J’ai la chance de m’occuper de deux joueurs NBA. En tête d’affiche, je dirais Luc Richard Mbah a Moute, puisqu’il est aujourd’hui dans sa 7ème année professionnelle et on peut le considérer comme un joueur confirmé et affirmé en NBA. Puis, il y a l’étoile montante Joel Embiid, 3ème choix de la draft en 2014, recruté par les Philadelphia Sixers. C’est d’autant plus incroyable qu’il a commencé le basket il y a seulement 4 ans, car il est issu du volley. Il était venu sur un event : le “Mbah a Moute basketball camp” qui avait été organisé au Cameroun il y a 4 ans et c’est là que nous l’avons découvert. Il était brut de décoffrage et un très beau travail a été fait sur lui ! En Pro A, je citerai Yohann Sangaré, ancien international français qu’on ne présente plus et Giovan Oniangue, un prodige d’origine congolaise du Paris Levallois, avec lui aussi une histoire atypique. Un gros bosseur, pas forcément le plus talentueux au départ mais avec une énorme éthique de travail et une très grande foi. C’est un très bel être humain en plus d’être basketteur et qui est promis à un bel avenir.
“Je suis un « people’s guy » qui fonctionne à la personne”
Yohann Sangaré, votre protégé, est depuis peu le président de l’association Giving Back et a succédé à Babacar Sy. Pouvez-vous nous en dire quelques mots ?
Comme on dit aux Etats-Unis, je suis un « people’s guy » qui fonctionne à la personne et j’ai une histoire plus que forte avec Giving Back que j’ai découvert avec Babacar Sy il y a 20 ans. Je suis aujourd’hui ambassadeur de cette association et c’est la suite logique des choses. Dans la vie, on n’y arrive jamais seul et il faut savoir donner des coups de main à la génération qui vient et Giving Back en est l’exemple avec les différentes activités dans lesquelles elle s’implique mondialement, puisqu’elle est présente aux Antilles, aux USA, dans 7 pays d’Afrique et bien sûr en France. Cette association a dépassé le milieu du sport puisqu’on touche désormais l’art, la littérature et c’est un honneur pour moi de représenter le nouveau président de Giving Back !

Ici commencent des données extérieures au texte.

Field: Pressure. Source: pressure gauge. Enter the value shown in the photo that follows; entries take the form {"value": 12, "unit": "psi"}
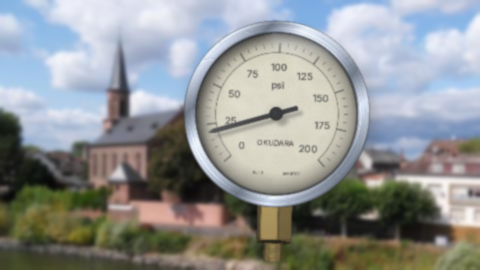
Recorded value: {"value": 20, "unit": "psi"}
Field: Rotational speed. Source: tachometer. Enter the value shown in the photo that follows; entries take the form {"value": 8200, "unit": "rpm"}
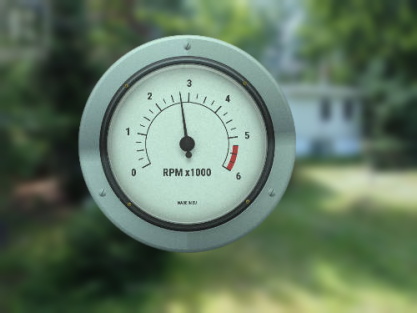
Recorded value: {"value": 2750, "unit": "rpm"}
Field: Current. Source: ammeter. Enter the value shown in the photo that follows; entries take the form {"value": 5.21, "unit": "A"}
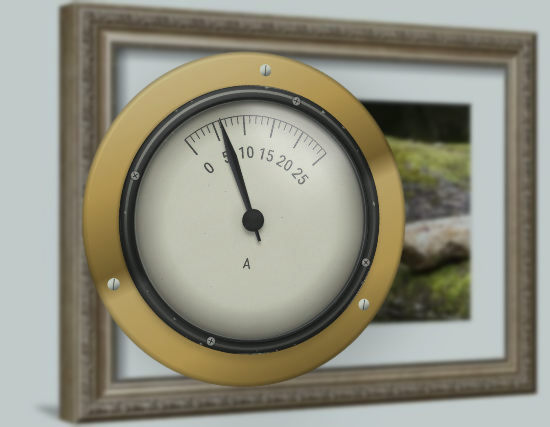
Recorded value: {"value": 6, "unit": "A"}
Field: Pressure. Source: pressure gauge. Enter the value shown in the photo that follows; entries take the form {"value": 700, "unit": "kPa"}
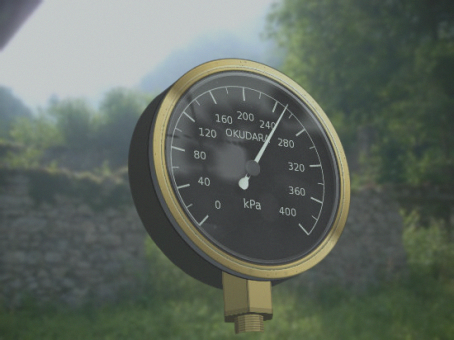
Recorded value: {"value": 250, "unit": "kPa"}
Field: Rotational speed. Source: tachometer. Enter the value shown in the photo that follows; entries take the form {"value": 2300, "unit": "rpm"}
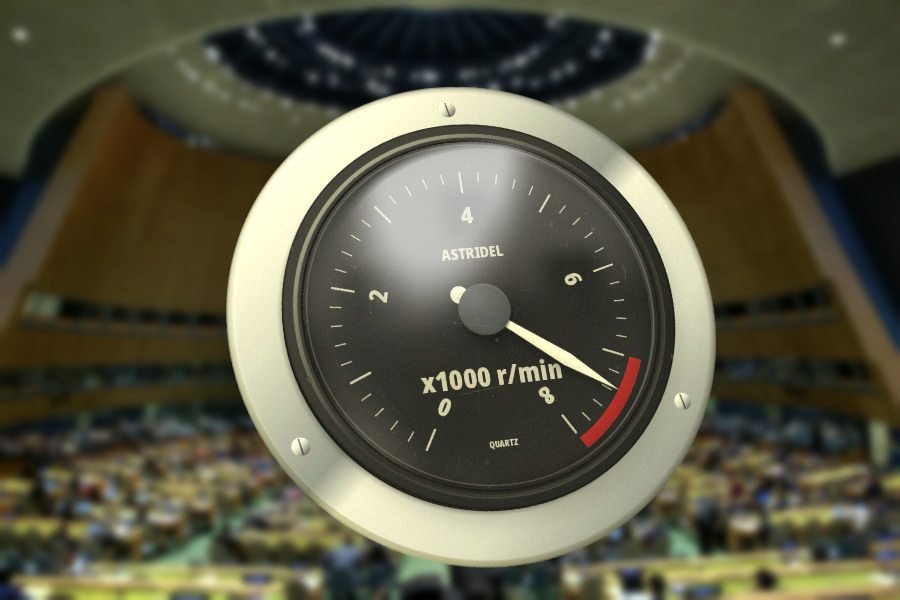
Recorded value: {"value": 7400, "unit": "rpm"}
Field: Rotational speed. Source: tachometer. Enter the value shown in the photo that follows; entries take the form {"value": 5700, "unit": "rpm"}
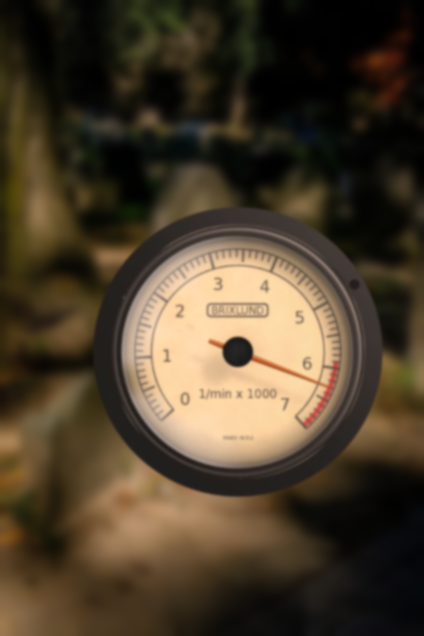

La semaine type d’un agent de joueur ?
Il n’y en a pas. Selon les périodes, le flux d’activité n’est pas le même. Si on parle de la NBA aux Etats-Unis, entre les mois de février et le mois de mai c’est extrêmement actif car ce sont les derniers sprints pour signer les prochaines stars de la draft qui s’enclenchent et c’est une compétition dingue entre les différentes structures d’agents. Pour la France, la grosse période commence début avril jusqu’à fin août car nous sommes dans la période des transferts. Les contrats dans le basket sont courts donc il faut régulièrement les renouveler ou être à l’affût des propositions. Le reste du temps, c’est beaucoup de relationnels, d’entretiens, on parle énormément aux joueurs, on essaye de les conseiller sur l’aspect technique et tactique de leur jeu, on tisse des liens avec leur entraineur, les directeurs de clubs. Il faut aussi assister à des matchs le week end pour repérer les pépites de demain et puis, lorsqu’on en cible un ou deux, il va y avoir un gros travail avec les parents pour leur expliquer ce que l’on prévoit pour leur enfant. Je suis un agent qui aime être sur le terrain, qui a besoin d’être vu, aller au devant des gens et des épreuves.
Que peut-on vous souhaiter pour le futur ?
Devenir le premier agent français à représenter le numero 1 de la draft, chose qui ne s’est jamais vue. J’étais à deux doigts de le faire l’été dernier, je considère donc que c’était « reculer pour mieux sauter ».
Votre favori pour la saison NBA en cours ?
Golden States. Je suis un ancien shooting guard, deuxième arrière, et je suis donc en extase devant le tandem Klay Thompson / St phen Curry. C’est un jeu spectaculaire. J’aime leur coach qui est un nouveau en NBA, qui s’impose comme l’un des meilleurs et qui vient chambouler les institutions.
Si je vous dis ROOTS ?
La Terre mère, le Cameroun, mon village : Bafia, d’où mon père est originaire et où mes ancêtres sont enterrés.